Walmart Reveals Produce 2.0 Merchandising Reset

New sets coming to thousands of stores
Photography courtesy of Walmart

Walmart, which has worked hard in recent years to turn fresh food from a weakness to a strength, believes it can make further gains behind a new fresh food merchandising initiative known as Produce 2.0.

The program will be introducing new merchandising sets to produce departments in thousands of stores over the coming months that officials said would ease congestion; better showcase assortment, quality and pricing; improve customer sight lines and save labor by making displays easier to stock and restock.

First hinted at in a presentation by Chief Merchandising Officer Steve Bratspies earlier this year, Walmart plans to convert the “majority” of its 4,750 U.S. stores to the new look by next summer. Additional stores will see conversions as part of scheduled remodels.

The new departments—which officials said would bring an “open market” feel through lower-profile bins and new pricing signs—will “further emphasize” changes the Bentonville, Ark.-based retailer has made to its produce sets in recent years and could provide a new boost for a fresh offering that’s already helped the chain to a new sales trajectory. The changes will be rolling out as Amazon preps to launch its own grocery store concept some time next year and competitors such as Kroger pledge to refocus behind a companywide “Fresh for Everyone” campaign.

“We’ve been focused on getting [produce] right, and our customers are noticing,” Charles Redfield, EVP of food for Walmart U.S., said in a blog post. “But with all the work we’ve done to increase quality in our produce department, we saw an opportunity to change up our in-store look and feel to even further emphasize the quality of the food we sell.”

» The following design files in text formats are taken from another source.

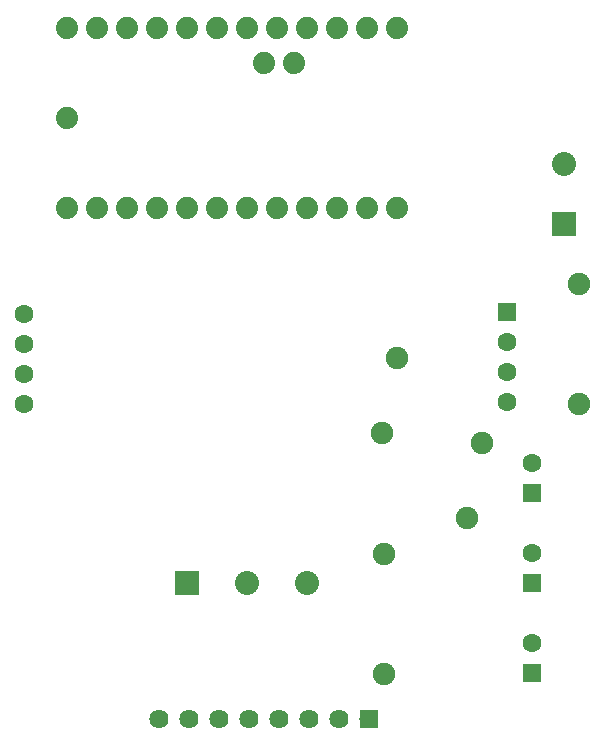
<source format=gbl>
G04 MADE WITH FRITZING*
G04 WWW.FRITZING.ORG*
G04 DOUBLE SIDED*
G04 HOLES PLATED*
G04 CONTOUR ON CENTER OF CONTOUR VECTOR*
%ASAXBY*%
%FSLAX23Y23*%
%MOIN*%
%OFA0B0*%
%SFA1.0B1.0*%
%ADD10C,0.074000*%
%ADD11C,0.062992*%
%ADD12C,0.080000*%
%ADD13C,0.064000*%
%ADD14C,0.075000*%
%ADD15R,0.062992X0.062992*%
%ADD16R,0.080000X0.080000*%
%ADD17R,0.064000X0.064000*%
%LNCOPPER0*%
G90*
G70*
G54D10*
X1844Y2506D03*
X1744Y2506D03*
X1644Y2506D03*
X1544Y2506D03*
X1444Y2506D03*
X1499Y2391D03*
X1399Y2391D03*
X1344Y2506D03*
X1244Y2506D03*
X1144Y2506D03*
X1044Y2506D03*
X944Y2506D03*
X844Y2506D03*
X744Y2506D03*
X744Y1906D03*
X844Y1906D03*
X944Y1906D03*
X1044Y1906D03*
X1144Y1906D03*
X1244Y1906D03*
X1344Y1906D03*
X1444Y1906D03*
X1544Y1906D03*
X1644Y1906D03*
X1744Y1906D03*
X1844Y1906D03*
X744Y2206D03*
X1844Y2506D03*
X1744Y2506D03*
X1644Y2506D03*
X1544Y2506D03*
X1444Y2506D03*
X1499Y2391D03*
X1399Y2391D03*
X1344Y2506D03*
X1244Y2506D03*
X1144Y2506D03*
X1044Y2506D03*
X944Y2506D03*
X844Y2506D03*
X744Y2506D03*
X744Y1906D03*
X844Y1906D03*
X944Y1906D03*
X1044Y1906D03*
X1144Y1906D03*
X1244Y1906D03*
X1344Y1906D03*
X1444Y1906D03*
X1544Y1906D03*
X1644Y1906D03*
X1744Y1906D03*
X1844Y1906D03*
X744Y2206D03*
G54D11*
X600Y1555D03*
X600Y1455D03*
X600Y1355D03*
X600Y1255D03*
X2211Y1562D03*
X2211Y1462D03*
X2211Y1362D03*
X2211Y1262D03*
X600Y1555D03*
X600Y1455D03*
X600Y1355D03*
X600Y1255D03*
X2211Y1562D03*
X2211Y1462D03*
X2211Y1362D03*
X2211Y1262D03*
X600Y1555D03*
X600Y1455D03*
X600Y1355D03*
X600Y1255D03*
X2211Y1562D03*
X2211Y1462D03*
X2211Y1362D03*
X2211Y1262D03*
G54D12*
X1144Y656D03*
X1344Y656D03*
X1544Y656D03*
X1144Y656D03*
X1344Y656D03*
X1544Y656D03*
X2400Y1855D03*
X2400Y2055D03*
X2400Y1855D03*
X2400Y2055D03*
G54D13*
X1750Y205D03*
X1650Y205D03*
X1550Y205D03*
X1450Y205D03*
X1350Y205D03*
X1250Y205D03*
X1150Y205D03*
X1050Y205D03*
G54D11*
X2294Y357D03*
X2294Y456D03*
X2294Y657D03*
X2294Y756D03*
X2294Y957D03*
X2294Y1056D03*
G54D14*
X2450Y1655D03*
X2450Y1255D03*
X1800Y355D03*
X1800Y755D03*
X2127Y1123D03*
X1844Y1406D03*
X2077Y873D03*
X1794Y1156D03*
G54D15*
X2211Y1562D03*
X2211Y1562D03*
X2211Y1562D03*
G54D16*
X1144Y656D03*
X1144Y656D03*
X2400Y1855D03*
X2400Y1855D03*
G54D17*
X1750Y205D03*
G54D15*
X2294Y357D03*
X2294Y657D03*
X2294Y957D03*
G04 End of Copper0*
M02*
</source>
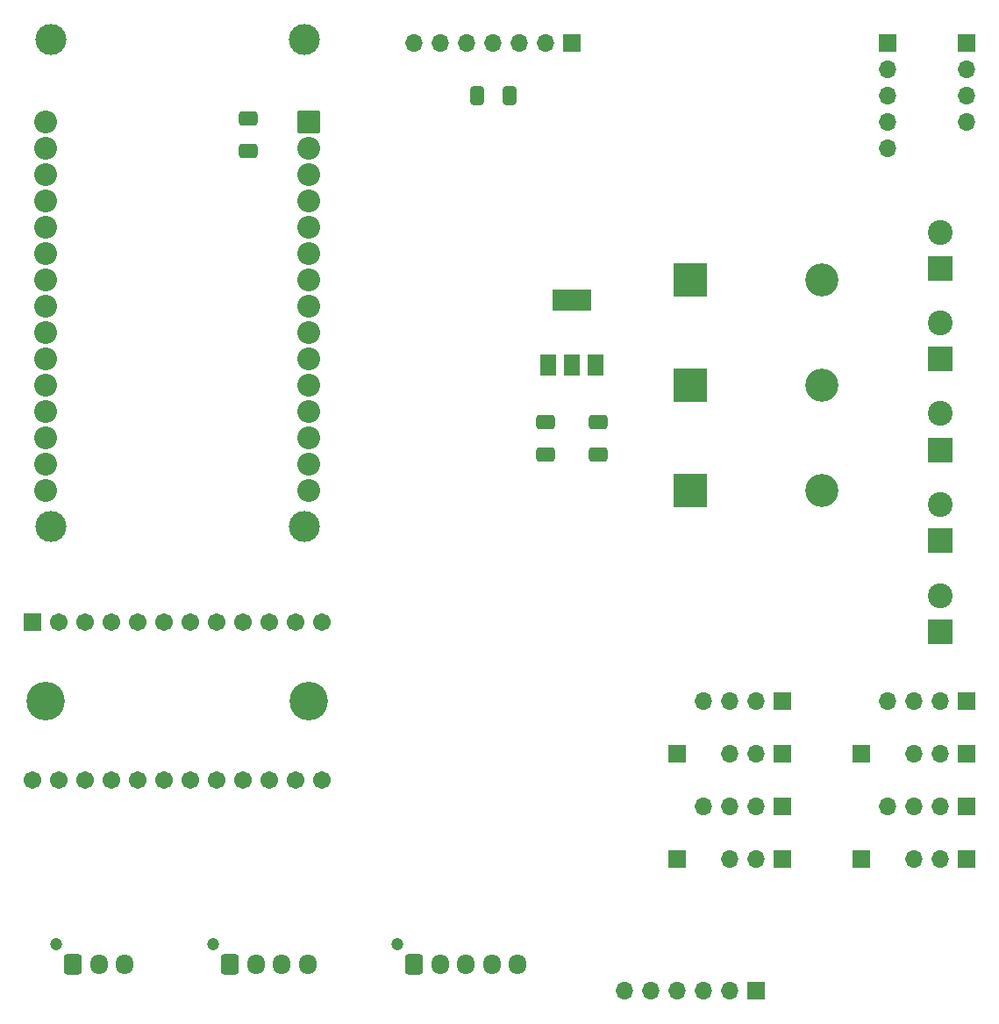
<source format=gbr>
%TF.GenerationSoftware,KiCad,Pcbnew,8.0.3*%
%TF.CreationDate,2024-07-01T16:32:00+02:00*%
%TF.ProjectId,weerstation-main,77656572-7374-4617-9469-6f6e2d6d6169,rev?*%
%TF.SameCoordinates,Original*%
%TF.FileFunction,Soldermask,Top*%
%TF.FilePolarity,Negative*%
%FSLAX46Y46*%
G04 Gerber Fmt 4.6, Leading zero omitted, Abs format (unit mm)*
G04 Created by KiCad (PCBNEW 8.0.3) date 2024-07-01 16:32:00*
%MOMM*%
%LPD*%
G01*
G04 APERTURE LIST*
G04 Aperture macros list*
%AMRoundRect*
0 Rectangle with rounded corners*
0 $1 Rounding radius*
0 $2 $3 $4 $5 $6 $7 $8 $9 X,Y pos of 4 corners*
0 Add a 4 corners polygon primitive as box body*
4,1,4,$2,$3,$4,$5,$6,$7,$8,$9,$2,$3,0*
0 Add four circle primitives for the rounded corners*
1,1,$1+$1,$2,$3*
1,1,$1+$1,$4,$5*
1,1,$1+$1,$6,$7*
1,1,$1+$1,$8,$9*
0 Add four rect primitives between the rounded corners*
20,1,$1+$1,$2,$3,$4,$5,0*
20,1,$1+$1,$4,$5,$6,$7,0*
20,1,$1+$1,$6,$7,$8,$9,0*
20,1,$1+$1,$8,$9,$2,$3,0*%
G04 Aperture macros list end*
%ADD10R,1.700000X1.700000*%
%ADD11O,1.700000X1.700000*%
%ADD12RoundRect,0.250000X-0.650000X0.412500X-0.650000X-0.412500X0.650000X-0.412500X0.650000X0.412500X0*%
%ADD13R,1.500000X2.000000*%
%ADD14R,3.800000X2.000000*%
%ADD15RoundRect,0.250000X-0.412500X-0.650000X0.412500X-0.650000X0.412500X0.650000X-0.412500X0.650000X0*%
%ADD16C,1.200000*%
%ADD17RoundRect,0.250000X-0.600000X-0.725000X0.600000X-0.725000X0.600000X0.725000X-0.600000X0.725000X0*%
%ADD18O,1.700000X1.950000*%
%ADD19R,3.200000X3.200000*%
%ADD20O,3.200000X3.200000*%
%ADD21R,2.400000X2.400000*%
%ADD22C,2.400000*%
%ADD23RoundRect,0.102000X-0.754000X0.754000X-0.754000X-0.754000X0.754000X-0.754000X0.754000X0.754000X0*%
%ADD24C,1.712000*%
%ADD25C,3.720000*%
%ADD26C,3.000000*%
%ADD27RoundRect,0.102000X1.000000X1.000000X-1.000000X1.000000X-1.000000X-1.000000X1.000000X-1.000000X0*%
%ADD28C,2.204000*%
G04 APERTURE END LIST*
D10*
%TO.C,J24*%
X101600000Y-17780000D03*
D11*
X101600000Y-20320000D03*
X101600000Y-22860000D03*
X101600000Y-25400000D03*
X101600000Y-27940000D03*
%TD*%
D10*
%TO.C,J23*%
X109220000Y-17780000D03*
D11*
X109220000Y-20320000D03*
X109220000Y-22860000D03*
X109220000Y-25400000D03*
%TD*%
D10*
%TO.C,J20*%
X91440000Y-86360000D03*
D11*
X88900000Y-86360000D03*
X86360000Y-86360000D03*
%TD*%
D10*
%TO.C,J19*%
X81280000Y-86360000D03*
%TD*%
%TO.C,J21*%
X91440000Y-81280000D03*
D11*
X88900000Y-81280000D03*
X86360000Y-81280000D03*
X83820000Y-81280000D03*
%TD*%
D10*
%TO.C,J17*%
X91440000Y-96520000D03*
D11*
X88900000Y-96520000D03*
X86360000Y-96520000D03*
%TD*%
D10*
%TO.C,J18*%
X91440000Y-91440000D03*
D11*
X88900000Y-91440000D03*
X86360000Y-91440000D03*
X83820000Y-91440000D03*
%TD*%
D10*
%TO.C,J22*%
X81280000Y-96520000D03*
%TD*%
%TO.C,J15*%
X99060000Y-96520000D03*
%TD*%
%TO.C,J14*%
X109220000Y-91440000D03*
D11*
X106680000Y-91440000D03*
X104140000Y-91440000D03*
X101600000Y-91440000D03*
%TD*%
%TO.C,J13*%
X104140000Y-96520000D03*
X106680000Y-96520000D03*
D10*
X109220000Y-96520000D03*
%TD*%
%TO.C,J12*%
X99060000Y-86360000D03*
%TD*%
%TO.C,J11*%
X109220000Y-81280000D03*
D11*
X106680000Y-81280000D03*
X104140000Y-81280000D03*
X101600000Y-81280000D03*
%TD*%
D10*
%TO.C,J6*%
X109220000Y-86360000D03*
D11*
X106680000Y-86360000D03*
X104140000Y-86360000D03*
%TD*%
D12*
%TO.C,C13*%
X68580000Y-54317500D03*
X68580000Y-57442500D03*
%TD*%
D13*
%TO.C,U2*%
X68820000Y-48870000D03*
X71120000Y-48870000D03*
D14*
X71120000Y-42570000D03*
D13*
X73420000Y-48870000D03*
%TD*%
D15*
%TO.C,C8*%
X61937500Y-22860000D03*
X65062500Y-22860000D03*
%TD*%
D12*
%TO.C,C14*%
X73660000Y-54317500D03*
X73660000Y-57442500D03*
%TD*%
%TO.C,C1*%
X39858886Y-25060000D03*
X39858886Y-28185000D03*
%TD*%
D16*
%TO.C,J2*%
X54280000Y-104680000D03*
D17*
X55880000Y-106680000D03*
D18*
X58380000Y-106680000D03*
X60880000Y-106680000D03*
X63380000Y-106680000D03*
X65880000Y-106680000D03*
%TD*%
D19*
%TO.C,D2*%
X82550000Y-50800000D03*
D20*
X95250000Y-50800000D03*
%TD*%
D10*
%TO.C,J4*%
X88900000Y-109220000D03*
D11*
X86360000Y-109220000D03*
X83820000Y-109220000D03*
X81280000Y-109220000D03*
X78740000Y-109220000D03*
X76200000Y-109220000D03*
%TD*%
D21*
%TO.C,J9*%
X106660314Y-57017180D03*
D22*
X106660314Y-53517180D03*
%TD*%
D19*
%TO.C,D3*%
X82550000Y-60960000D03*
D20*
X95250000Y-60960000D03*
%TD*%
D16*
%TO.C,J3*%
X36500000Y-104680000D03*
D17*
X38100000Y-106680000D03*
D18*
X40600000Y-106680000D03*
X43100000Y-106680000D03*
X45600000Y-106680000D03*
%TD*%
D21*
%TO.C,J10*%
X106680000Y-65776390D03*
D22*
X106680000Y-62276390D03*
%TD*%
D10*
%TO.C,J1*%
X71120000Y-17780000D03*
D11*
X68580000Y-17780000D03*
X66040000Y-17780000D03*
X63500000Y-17780000D03*
X60960000Y-17780000D03*
X58420000Y-17780000D03*
X55880000Y-17780000D03*
%TD*%
D23*
%TO.C,U3*%
X19050000Y-73660000D03*
D24*
X21590000Y-73660000D03*
X24130000Y-73660000D03*
X26670000Y-73660000D03*
X29210000Y-73660000D03*
X31750000Y-73660000D03*
X34290000Y-73660000D03*
X36830000Y-73660000D03*
X39370000Y-73660000D03*
X41910000Y-73660000D03*
X44450000Y-73660000D03*
X46990000Y-73660000D03*
X46990000Y-88900000D03*
X44450000Y-88900000D03*
X41910000Y-88900000D03*
X39370000Y-88900000D03*
X36830000Y-88900000D03*
X34290000Y-88900000D03*
X31750000Y-88900000D03*
X29210000Y-88900000D03*
X26670000Y-88900000D03*
X24130000Y-88900000D03*
X21590000Y-88900000D03*
X19050000Y-88900000D03*
D25*
X20320000Y-81280000D03*
X45720000Y-81280000D03*
%TD*%
D19*
%TO.C,D1*%
X82550000Y-40640000D03*
D20*
X95250000Y-40640000D03*
%TD*%
D16*
%TO.C,J16*%
X21340000Y-104680000D03*
D17*
X22940000Y-106680000D03*
D18*
X25440000Y-106680000D03*
X27940000Y-106680000D03*
%TD*%
D21*
%TO.C,J8*%
X106680000Y-48260000D03*
D22*
X106680000Y-44760000D03*
%TD*%
D21*
%TO.C,J5*%
X106680000Y-74620000D03*
D22*
X106680000Y-71120000D03*
%TD*%
D26*
%TO.C,U1*%
X45300000Y-64390000D03*
X45300000Y-17440000D03*
X20790000Y-64390000D03*
X20790000Y-17440000D03*
D27*
X45720000Y-25400000D03*
D28*
X45720000Y-27940000D03*
X45720000Y-30480000D03*
X45720000Y-33020000D03*
X45720000Y-35560000D03*
X45720000Y-38100000D03*
X45720000Y-40640000D03*
X45720000Y-43180000D03*
X45720000Y-45720000D03*
X45720000Y-48260000D03*
X45720000Y-50800000D03*
X45720000Y-53340000D03*
X45720000Y-55880000D03*
X45720000Y-58420000D03*
X45720000Y-60960000D03*
X20320000Y-60960000D03*
X20320000Y-58420000D03*
X20320000Y-55880000D03*
X20320000Y-53340000D03*
X20320000Y-50800000D03*
X20320000Y-48260000D03*
X20320000Y-45720000D03*
X20320000Y-43180000D03*
X20320000Y-40640000D03*
X20320000Y-38100000D03*
X20320000Y-35560000D03*
X20320000Y-33020000D03*
X20320000Y-30480000D03*
X20320000Y-27940000D03*
X20320000Y-25400000D03*
%TD*%
D21*
%TO.C,J7*%
X106680000Y-39537543D03*
D22*
X106680000Y-36037543D03*
%TD*%
M02*

</source>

Walmart’s fresh food makeover in recent years has seen the addition of more organic produce and locally grown foods, new relationships with farmers and supply chain enhancements that have reduced shipping times, resulting in fresh produce that lasts longer in consumer’s homes after purchase, the company said. These changes were initially showcased in “Fresh Angle” layouts that will receive enhancements as part of the 2.0 makeover.

The renovations will incorporate new lower-profile bins allowing customers to see everything available in the department when they walk into the store, Redfield said. “We’re using colorful, abundantly filled displays to highlight freshness and the quality of our items—for example, large bins of ripe red tomatoes and sizable displays of seasonal items like squash and pumpkins.”

The new bins will also allow for shoppers to pick from multiple sides, making shopper faster and easier, while more space between the fixtures could ease congestion from carts.

Other changes include consolidating organic produce into one area of the department so customers who want organic items can enjoy one-stop shopping.

New “large and bright” pricing signs will call attention to prices—and remind shoppers that the changes will not have come at a price at the register.

In addition to improving the shopping experience, the changes will make it easier for associates to work in the department, Redfield said. “Our new format simplifies workloads, making it easier for our associates to stock produce. This way, they can refocus their time on serving customers.”